I spat out her name, and Jason turned around.
“Imagine,” he said, “if everybody didn’t do what they had to, to put food on their families’ tables? Imagine if we all lived noble lives, if we took care of the planet and tried to fight for a way of life that wasn’t fuelled by the American Dream of having so much stuff you needed storage lockers to keep it all. Imagine that.”

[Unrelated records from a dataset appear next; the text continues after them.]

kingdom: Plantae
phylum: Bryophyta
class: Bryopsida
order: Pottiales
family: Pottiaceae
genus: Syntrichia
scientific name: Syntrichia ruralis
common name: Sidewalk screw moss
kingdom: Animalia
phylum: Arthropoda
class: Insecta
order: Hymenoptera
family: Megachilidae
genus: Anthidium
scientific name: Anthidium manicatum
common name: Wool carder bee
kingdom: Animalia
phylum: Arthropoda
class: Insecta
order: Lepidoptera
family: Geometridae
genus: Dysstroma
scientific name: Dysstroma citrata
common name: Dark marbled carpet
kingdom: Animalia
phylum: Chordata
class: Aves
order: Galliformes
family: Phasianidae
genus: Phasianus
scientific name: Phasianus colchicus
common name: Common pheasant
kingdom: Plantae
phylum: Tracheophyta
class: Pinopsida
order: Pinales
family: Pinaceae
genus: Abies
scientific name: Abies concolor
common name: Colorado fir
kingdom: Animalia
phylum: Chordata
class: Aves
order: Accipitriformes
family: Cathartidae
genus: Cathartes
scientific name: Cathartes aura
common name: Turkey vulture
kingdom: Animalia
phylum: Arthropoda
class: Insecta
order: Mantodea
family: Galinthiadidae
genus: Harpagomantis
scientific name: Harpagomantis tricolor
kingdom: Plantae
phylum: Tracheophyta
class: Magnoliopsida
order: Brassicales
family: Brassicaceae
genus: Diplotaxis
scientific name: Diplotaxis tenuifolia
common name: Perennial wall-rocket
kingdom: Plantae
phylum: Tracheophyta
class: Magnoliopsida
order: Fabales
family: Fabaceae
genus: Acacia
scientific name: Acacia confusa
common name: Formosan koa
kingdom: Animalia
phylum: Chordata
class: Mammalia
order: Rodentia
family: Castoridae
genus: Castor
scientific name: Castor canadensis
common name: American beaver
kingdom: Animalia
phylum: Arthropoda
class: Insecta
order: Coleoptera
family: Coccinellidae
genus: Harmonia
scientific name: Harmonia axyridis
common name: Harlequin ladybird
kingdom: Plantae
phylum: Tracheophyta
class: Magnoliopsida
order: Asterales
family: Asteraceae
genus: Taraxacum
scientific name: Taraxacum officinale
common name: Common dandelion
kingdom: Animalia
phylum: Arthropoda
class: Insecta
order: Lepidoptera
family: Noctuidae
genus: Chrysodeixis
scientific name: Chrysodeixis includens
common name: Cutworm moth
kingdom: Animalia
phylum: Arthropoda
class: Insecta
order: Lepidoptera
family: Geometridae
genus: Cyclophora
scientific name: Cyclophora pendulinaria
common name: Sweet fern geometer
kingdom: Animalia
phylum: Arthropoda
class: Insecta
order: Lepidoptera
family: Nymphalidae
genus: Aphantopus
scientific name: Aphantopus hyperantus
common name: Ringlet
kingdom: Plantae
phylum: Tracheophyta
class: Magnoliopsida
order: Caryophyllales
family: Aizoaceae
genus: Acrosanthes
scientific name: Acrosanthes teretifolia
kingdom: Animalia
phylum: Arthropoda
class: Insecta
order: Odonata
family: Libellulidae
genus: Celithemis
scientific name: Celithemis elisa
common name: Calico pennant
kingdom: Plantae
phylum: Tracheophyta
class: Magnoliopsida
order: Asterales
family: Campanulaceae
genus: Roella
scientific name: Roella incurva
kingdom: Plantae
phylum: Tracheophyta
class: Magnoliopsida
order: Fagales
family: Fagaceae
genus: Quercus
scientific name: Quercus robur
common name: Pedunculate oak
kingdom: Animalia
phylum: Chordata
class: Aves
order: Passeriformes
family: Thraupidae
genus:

“Yes, you all keep saying things like that,” I told him. “But none of you actually says how we should do it. What job would I get? You tell me. Don’t attack me because I was part of the system. Yes, I was an unthinking part, but you guys, all of you, none of you have even got one suggestion about how we can realistically live in a different way. Jason, some old guy gave you the shop. Sean, your granny gave you freedom, and Martha,
I don’t know, maybe you are living a true and noble life, and if that’s the case, good for you. But back off attacking me. Until you actually come up with a plan to live differently, don’t use me as your whipping boy.”
There was silence in the car for a while, which made me feel victorious.
“Google said you stole a car and a cat and abandoned your wife after thirty-five years of marriage,” Martha said, breaking the silence.
I ignored her.
“Internationally-acclaimed editor, husband, and father of two steals a Jeep with a prize-bred Maine Coon in the back and subsequently disappears.”
“I hope Queenie will be okay,” I said anxiously to Jason.
“She’ll be fine,” he said for the hundredth time. We’d had to leave Queenie behind. Jason had said it wouldn’t be a great idea to breeze back into Sydney flaunting a spectacularly memorable cat who was on a most-wanted list. Queenie had the apartment to herself and would be visited twice a day by one of the barbers who had promised me with his life that he would take good care of her.
“You’re not very good at addressing the issues,” Martha said.
I folded my arms. “I don’t owe you anything,” I said. “You’re a stranger to me, and you don’t know my life story.”
“And your life story would justify all your actions?”
I turned away from her. Abandoned my wife. It sounded so terrible. But I hadn’t abandoned her. I had just stepped out for a bit. I was just taking a moment to think about my life. Didn’t I have that right? And Jason had emailed her. If anything, I had given her freedom to think about her own life. It was true that I had done it in a brutal sort of way but sometimes things just happened, opportunities presented themselves, and you had to run with them.
I didn’t want to think about Margaux. I turned back to Martha. “Okay stranger,” I said. “Tell me about you.”